▶ TASK PROMPT:
Please reproduce all the data exactly as written and omit the pictures.

### SOURCE DATA

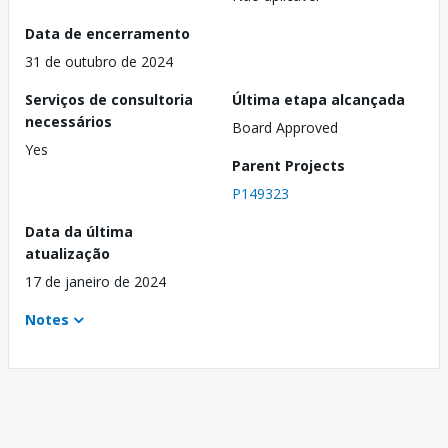
Data de encerramento
31 de outubro de 2024
Serviços de consultoria
Última etapa alcançada
necessários
Board Approved
Yes
Parent Projects
P149323
Data da última
atualização
17 de janeiro de 2024
Notes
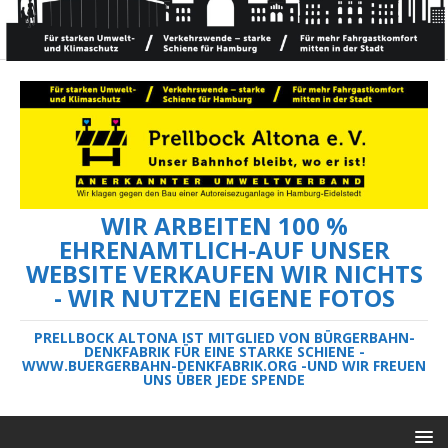
WIR ARBEITEN 100 %
EHRENAMTLICH-AUF UNSER
WEBSITE VERKAUFEN WIR NICHTS
- WIR NUTZEN EIGENE FOTOS
PRELLBOCK ALTONA IST MITGLIED VON BÜRGERBAHN-
DENKFABRIK FÜR EINE STARKE SCHIENE -
WWW.BUERGERBAHN-DENKFABRIK.ORG -UND WIR FREUEN
UNS ÜBER JEDE SPENDE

######

▶ TASK RESPONSE:
Data de encerramento
31 de outubro de 2024
Serviços de consultoria
Última etapa alcançada
necessários
Board Approved
Yes
Parent Projects
P149323
Data da última
atualização
17 de janeiro de 2024
Notes
WIR ARBEITEN 100 %
EHRENAMTLICH-AUF UNSER
WEBSITE VERKAUFEN WIR NICHTS
- WIR NUTZEN EIGENE FOTOS
PRELLBOCK ALTONA IST MITGLIED VON BÜRGERBAHN-
DENKFABRIK FÜR EINE STARKE SCHIENE -
WWW.BUERGERBAHN-DENKFABRIK.ORG -UND WIR FREUEN
UNS ÜBER JEDE SPENDE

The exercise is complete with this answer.